Though it continues to war with Israel and its enormous army, Hamas has a long history of providing the Palestinian people with much needed services. Promoting community and even charity, the group has established and supported schools, orphanages, mosques, medical centers, and food banks.
The reasons behind Hamas’ charitable work are hotly debated. Some argue that the social services work serves as a veil for legitimacy, which supports for its military operations and terrorism. Others claim that it is part of a religious imperative for Muslims to aid those in need.
Regardless, Hamas and the Islamist social sector has established itself as a viable alternative for key social programs that are needed in Gaza in these devastating times. The Israeli blockade and the PA’s lack of resources has left Palestinian social and welfare programs in shambles, and Hamas, for better or worse, has actively stepped in. “One excellent example [of an effective Hamas-led service],” says Roy, “is the al-Wafa Medical Rehabilitation Hospital (al-Wafa), which Israel destroyed during the early days of the current offensive.”

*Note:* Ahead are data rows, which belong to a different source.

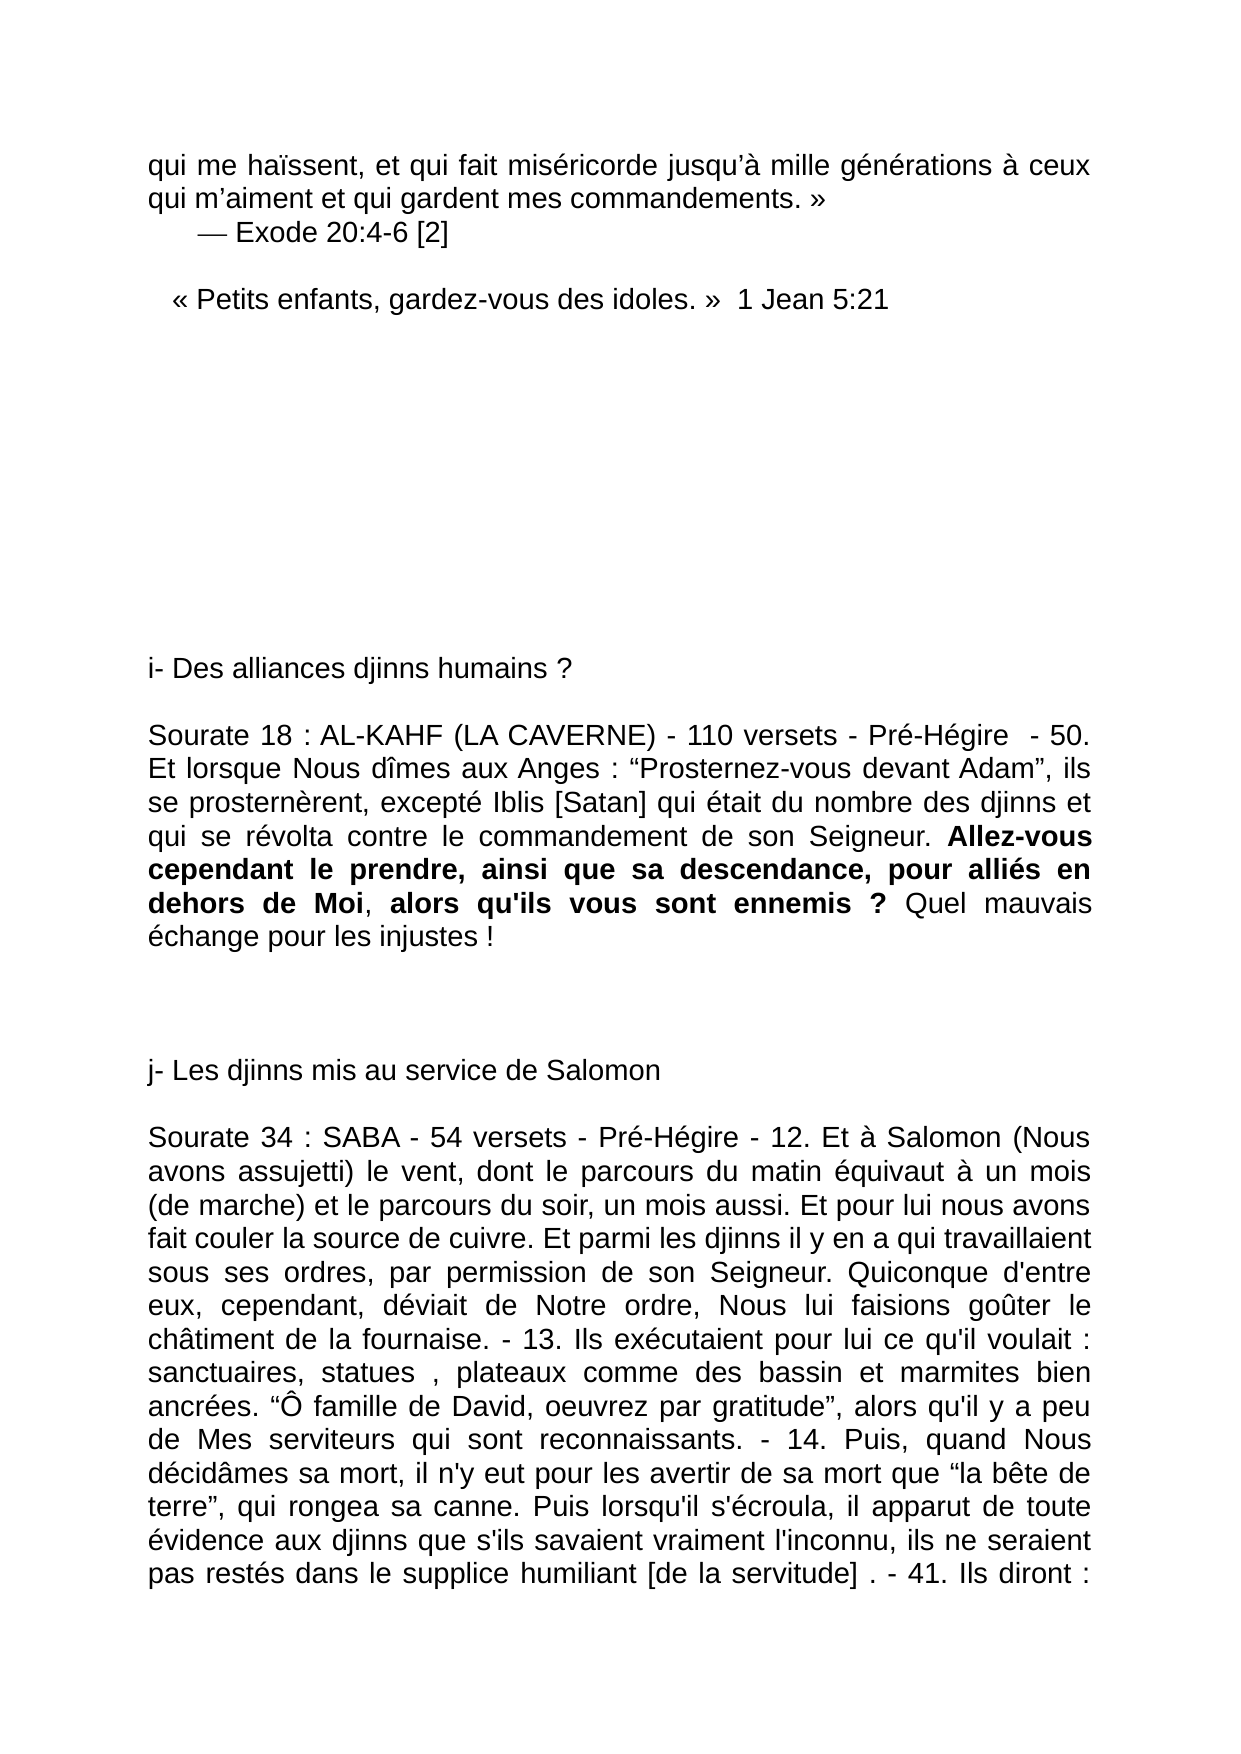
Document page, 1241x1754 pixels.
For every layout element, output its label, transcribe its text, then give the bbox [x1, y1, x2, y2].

text Sourate 34 : SABA - 54 versets - Pré-Hégire - 12. Et à Salomon (Nous avons assujetti) le vent, dont le parcours du matin équivaut à un mois (de marche) et le parcours du soir, un mois aussi. Et pour lui nous avons fait couler la source de cuivre. Et parmi les djinns il y en a qui travaillaient sous ses ordres, par permission de son Seigneur. Quiconque d'entre eux, cependant, déviait de Notre ordre, Nous lui faisions goûter le châtiment de la fournaise. - 13. Ils exécutaient pour lui ce qu'il voulait : sanctuaires, statues , plateaux comme des bassin et marmites bien ancrées. “Ô famille de David, oeuvrez par gratitude”, alors qu'il y a peu de Mes serviteurs qui sont reconnaissants. - 14. Puis, quand Nous décidâmes sa mort, il n'y eut pour les avertir de sa mort que “la bête de terre”, qui rongea sa canne. Puis lorsqu'il s'écroula, il apparut de toute évidence aux djinns que s'ils savaient vraiment l'inconnu, ils ne seraient pas restés dans le supplice humiliant [de la servitude] . - 41. Ils diront : [148, 1120, 1093, 1590]
text i- Des alliances djinns humains ? [148, 651, 1093, 684]
list Exode 20:4-6 [2] [198, 215, 1093, 248]
text j- Les djinns mis au service de Salomon [148, 1053, 1093, 1087]
text qui me haïssent, et qui fait miséricorde jusqu’à mille générations à ceux qui m’aiment et qui gardent mes commandements. » [148, 148, 1093, 215]
text « Petits enfants, gardez-vous des idoles. » 1 Jean 5:21 [148, 282, 1093, 315]
text Sourate 18 : AL-KAHF (LA CAVERNE) - 110 versets - Pré-Hégire - 50. Et lorsque Nous dîmes aux Anges : “Prosternez-vous devant Adam”, ils se prosternèrent, excepté Iblis [Satan] qui était du nombre des djinns et qui se révolta contre le commandement de son Seigneur. Allez-vous cependant le prendre, ainsi que sa descendance, pour alliés en dehors de Moi, alors qu'ils vous sont ennemis ? Quel mauvais échange pour les injustes ! [148, 718, 1093, 953]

Al-Wafa was widely known as a Hamas institution that provided important and necessary specialized social and medical services. Roy writes in her book, Hamas and Civil Society in Gaza: Engaging the Islamist Social Sector, “By 2007, al-Wafa remained the only facility providing extensive medical care—including psychosocial support and community reintegration programs—for severely disabled Palestinians in the Gaza Strip.” When the PA and other social service networks were unable to provide, Hamas found a way to establish a professional and reputable institution that administered much needed aid to vulnerable Palestinians.
Current socio-economic conditions continue to call for these essential programs and services. Gaza is incredibly densely populated with 1.8 million people packed into territory that is only 25 miles long and 7 miles wide, according to co-director of the Brookings-LSE Project on Internal Displacement Elizabeth Ferris.

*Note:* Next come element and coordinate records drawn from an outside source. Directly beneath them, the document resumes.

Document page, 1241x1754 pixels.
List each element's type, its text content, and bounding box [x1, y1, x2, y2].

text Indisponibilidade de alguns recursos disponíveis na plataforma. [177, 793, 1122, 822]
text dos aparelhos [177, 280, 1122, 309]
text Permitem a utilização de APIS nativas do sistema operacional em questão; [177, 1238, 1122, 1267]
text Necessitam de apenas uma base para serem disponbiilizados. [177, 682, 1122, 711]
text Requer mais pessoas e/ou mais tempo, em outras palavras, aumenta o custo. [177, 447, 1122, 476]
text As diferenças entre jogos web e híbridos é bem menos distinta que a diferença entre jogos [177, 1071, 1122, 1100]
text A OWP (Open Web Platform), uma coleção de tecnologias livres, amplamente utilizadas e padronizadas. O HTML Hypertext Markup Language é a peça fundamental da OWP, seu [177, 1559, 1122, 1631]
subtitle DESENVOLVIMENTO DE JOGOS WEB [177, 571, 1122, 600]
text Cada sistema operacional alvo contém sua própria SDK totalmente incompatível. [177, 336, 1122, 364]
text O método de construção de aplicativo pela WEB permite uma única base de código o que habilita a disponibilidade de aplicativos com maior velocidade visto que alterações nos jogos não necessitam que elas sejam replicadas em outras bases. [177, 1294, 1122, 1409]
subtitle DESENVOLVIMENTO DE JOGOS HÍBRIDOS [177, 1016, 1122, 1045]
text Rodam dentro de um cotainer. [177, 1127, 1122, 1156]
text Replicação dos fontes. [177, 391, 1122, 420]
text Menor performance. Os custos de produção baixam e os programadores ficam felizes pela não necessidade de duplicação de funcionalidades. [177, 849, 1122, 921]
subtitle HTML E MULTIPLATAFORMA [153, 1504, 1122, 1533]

Gaza’s unemployment rate is at a staggering 50 percent. A majority of Gaza’s population requires international humanitarian aid, but Israeli policies have limited the flow of these basic goods. When the situation is desperate, the population will turn to charities for aid, no matter who’s behind those charities.
Hamas is not just a one-dimensional terrorist organization. It is also a group that takes on political, cultural, and social functions. All together, these aspects make Hamas a powerful community actor. Whether friend or foe, one cannot deny Hamas’ social prowess.
Hamas’ complex roles in charity and violence raise difficult policy dilemmas. Simply eradicating Hamas-led social welfare programs would hardly eliminate Hamas’ influence. It has established some legitimacy in Gaza, though recently in the wake of continued violence, this is waning. If the international community wishes to continue attacking and shutting off Hamas’ social welfare programs, it will also need to establish social services equally effective or superior to those group has provided. Only then can the international community weaken a group that, while providing some assistance in the region, has put it at overwhelming risk.
Lara Pham is an editorial assistant at World Policy Journal and a master’s candidate in international affairs at Columbia University’s School of International and Public Affairs.